• _BRIEF_
Reproduce the entries below from their first line through the line that contains "code, run tests", including both ends. Leave the pictures out of your answer.

##########

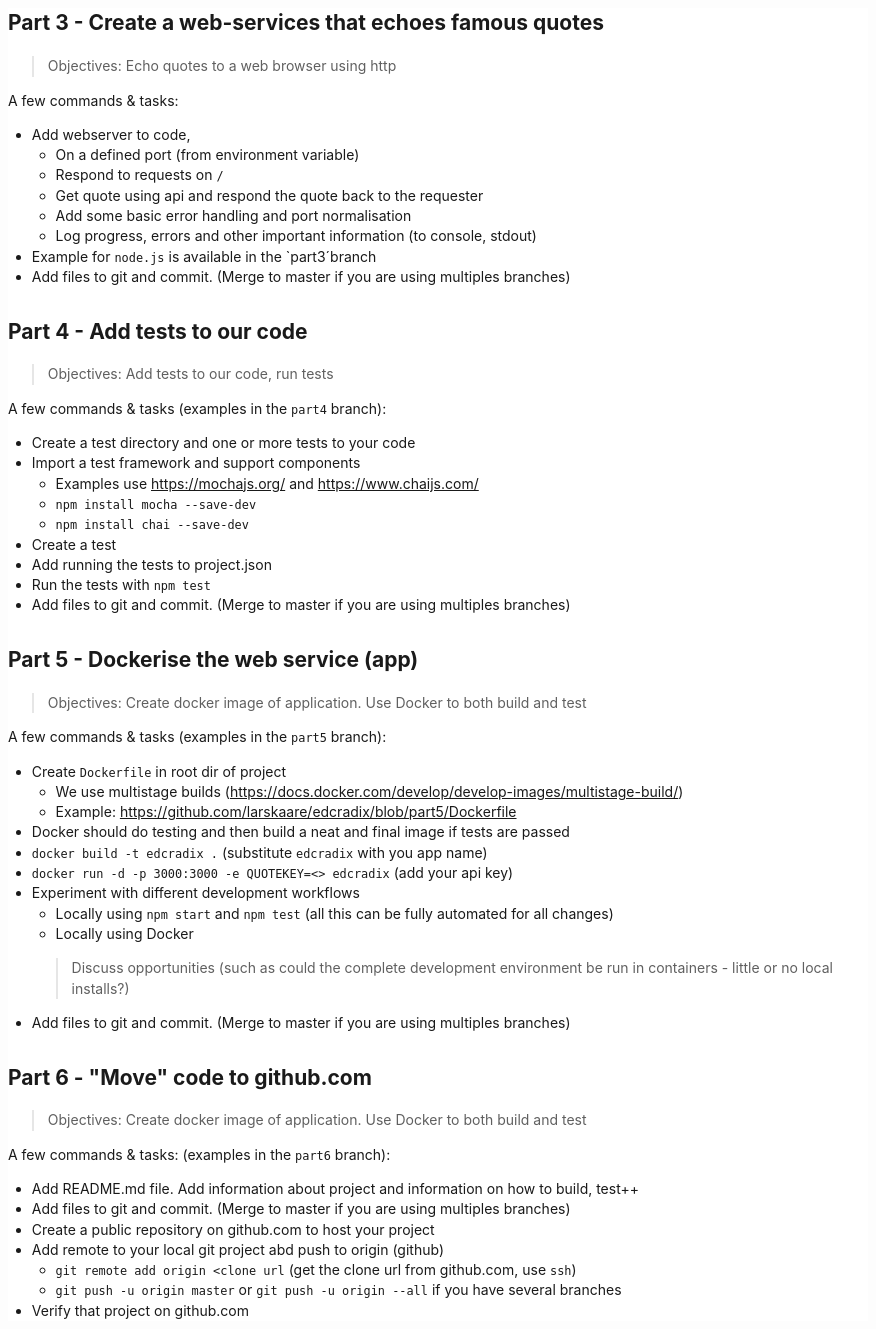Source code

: ## Part 3 - Create a web-services that echoes famous quotes

> Objectives: Echo quotes to a web browser using http

A few commands & tasks:
* Add webserver to code,
  * On a defined port (from environment variable)
  * Respond to requests on `/`
  * Get quote using api and respond the quote back to the requester
  * Add some basic error handling and port normalisation
  * Log progress, errors and other important information (to console, stdout)
* Example for `node.js` is available in the `part3´branch
* Add files to git and commit. (Merge to master if you are using multiples branches)

## Part 4 - Add tests to our code

> Objectives: Add tests to our code, run tests

A few commands & tasks (examples in the `part4` branch):
* Create a test directory and one or more tests to your code 
* Import a test framework and support components
  * Examples use https://mochajs.org/ and https://www.chaijs.com/
  * `npm install mocha --save-dev`
  * `npm install chai --save-dev`
* Create a test 
* Add running the tests to project.json	
* Run the tests with `npm test`
* Add files to git and commit. (Merge to master if you are using multiples branches)

## Part 5 - Dockerise the web service (app)

> Objectives: Create docker image of application. Use Docker to both build and test 

A few commands & tasks (examples in the `part5` branch):
* Create `Dockerfile` in root dir of project
  * We use multistage builds (https://docs.docker.com/develop/develop-images/multistage-build/)
  * Example: https://github.com/larskaare/edcradix/blob/part5/Dockerfile
* Docker should do testing and then build a neat and final image if tests are passed
* `docker build -t edcradix .` (substitute `edcradix` with you app name)
* `docker run -d -p 3000:3000 -e QUOTEKEY=<> edcradix` (add your api key)
* Experiment with different development workflows
  * Locally using `npm start` and `npm test` (all this can be fully automated for all changes)
  * Locally using Docker
  >Discuss opportunities (such as could the complete development environment be run in containers - little or no local installs?)
* Add files to git and commit. (Merge to master if you are using multiples branches)

## Part 6 - "Move" code to github.com

> Objectives: Create docker image of application. Use Docker to both build and test 

A few commands & tasks: (examples in the `part6` branch):
* Add README.md file. Add information about project and information on how to build, test++
* Add files to git and commit. (Merge to master if you are using multiples branches)
* Create a public repository on github.com to host your project
* Add remote to your local git project abd push to origin (github)
  * `git remote add origin <clone url` (get the clone url from github.com, use `ssh`)
  * `git push -u origin master` or `git push -u origin --all` if you have several branches
* Verify that project on github.com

##########

• _RESULT BELOW_
Source code

: ## Part 3 - Create a web-services that echoes famous quotes

> Objectives: Echo quotes to a web browser using http

A few commands & tasks:
* Add webserver to code,
  * On a defined port (from environment variable)
  * Respond to requests on `/`
  * Get quote using api and respond the quote back to the requester
  * Add some basic error handling and port normalisation
  * Log progress, errors and other important information (to console, stdout)
* Example for `node.js` is available in the `part3´branch
* Add files to git and commit. (Merge to master if you are using multiples branches)

## Part 4 - Add tests to our code

> Objectives: Add tests to our code, run tests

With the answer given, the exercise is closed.